Texto de estudo >>
########

Em uma das alas no térreo, alunas atentas, com histórias e objetivos diversos, debruçam-se sobre belas flores. A bióloga e pintora autodidata Norma Hennemann, de 62 anos, viajou de Sentinela do Sul (RS), onde mora, para fazer o curso. “A profissão une a sensibilidade da pintura com as técnicas da ilustração botânica”, diz.

Apesar de ter noções, Isabella Bartholomeu Romano, de 23 anos, fazia seu primeiro curso de desenho. Bióloga formada em 2016, ela pretende seguir carreira na ilustração botânica e estudar na Inglaterra, onde acredita que estão os grandes profissionais. “O curso me ajudou a seguir a realidade da planta”, explica.

Para começar, noções básicas de desenho são bem-vindas. “Costumo dizer aos meus estudantes: pratique aquilo que você tem dificuldade, aquele desenho que não sai tão bom. Não adianta desenhar só o que você já sabe”, diz o professor Lindolpho, conhecido na comunidade da Esalq pela dedicação ao ensino, ao mesmo tempo em que é lembrado pelo grau de exigência. “Quero que o rendimento e o aprendizado sejam os maiores possíveis nesses cinco dias”, diz, referindo-se à duração do curso.

########

Material fornecido >>
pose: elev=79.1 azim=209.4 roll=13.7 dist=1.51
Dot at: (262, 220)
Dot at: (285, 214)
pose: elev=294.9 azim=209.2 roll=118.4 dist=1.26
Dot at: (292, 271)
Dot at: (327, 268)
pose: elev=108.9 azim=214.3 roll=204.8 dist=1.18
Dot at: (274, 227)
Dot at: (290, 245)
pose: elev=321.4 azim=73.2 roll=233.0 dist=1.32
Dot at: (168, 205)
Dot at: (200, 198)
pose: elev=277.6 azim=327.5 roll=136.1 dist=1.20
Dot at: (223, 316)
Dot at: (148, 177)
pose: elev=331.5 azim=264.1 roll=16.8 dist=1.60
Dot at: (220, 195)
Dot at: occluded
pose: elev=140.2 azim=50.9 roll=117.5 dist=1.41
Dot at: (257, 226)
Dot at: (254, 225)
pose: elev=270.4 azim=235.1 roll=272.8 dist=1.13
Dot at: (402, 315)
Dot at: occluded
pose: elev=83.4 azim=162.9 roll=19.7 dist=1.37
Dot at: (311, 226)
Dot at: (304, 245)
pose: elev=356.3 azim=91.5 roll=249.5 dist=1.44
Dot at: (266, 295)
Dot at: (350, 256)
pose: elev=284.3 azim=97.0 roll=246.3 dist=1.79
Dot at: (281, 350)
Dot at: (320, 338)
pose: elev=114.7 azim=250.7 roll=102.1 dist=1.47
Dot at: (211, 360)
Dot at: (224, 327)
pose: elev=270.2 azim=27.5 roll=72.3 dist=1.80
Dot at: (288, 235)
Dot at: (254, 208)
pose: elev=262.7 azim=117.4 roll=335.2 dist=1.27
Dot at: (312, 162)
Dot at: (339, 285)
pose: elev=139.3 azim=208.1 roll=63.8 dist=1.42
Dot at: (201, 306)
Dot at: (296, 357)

########

Trabalho solicitado >>
Transcreva, do texto sobre o curso de ilustração botânica, o trecho entre "Apesar de ter" e "duração do curso.", com ambos incluídos.

Resultado esperado >>
Apesar de ter noções, Isabella Bartholomeu Romano, de 23 anos, fazia seu primeiro curso de desenho. Bióloga formada em 2016, ela pretende seguir carreira na ilustração botânica e estudar na Inglaterra, onde acredita que estão os grandes profissionais. “O curso me ajudou a seguir a realidade da planta”, explica.

Para começar, noções básicas de desenho são bem-vindas. “Costumo dizer aos meus estudantes: pratique aquilo que você tem dificuldade, aquele desenho que não sai tão bom. Não adianta desenhar só o que você já sabe”, diz o professor Lindolpho, conhecido na comunidade da Esalq pela dedicação ao ensino, ao mesmo tempo em que é lembrado pelo grau de exigência. “Quero que o rendimento e o aprendizado sejam os maiores possíveis nesses cinco dias”, diz, referindo-se à duração do curso.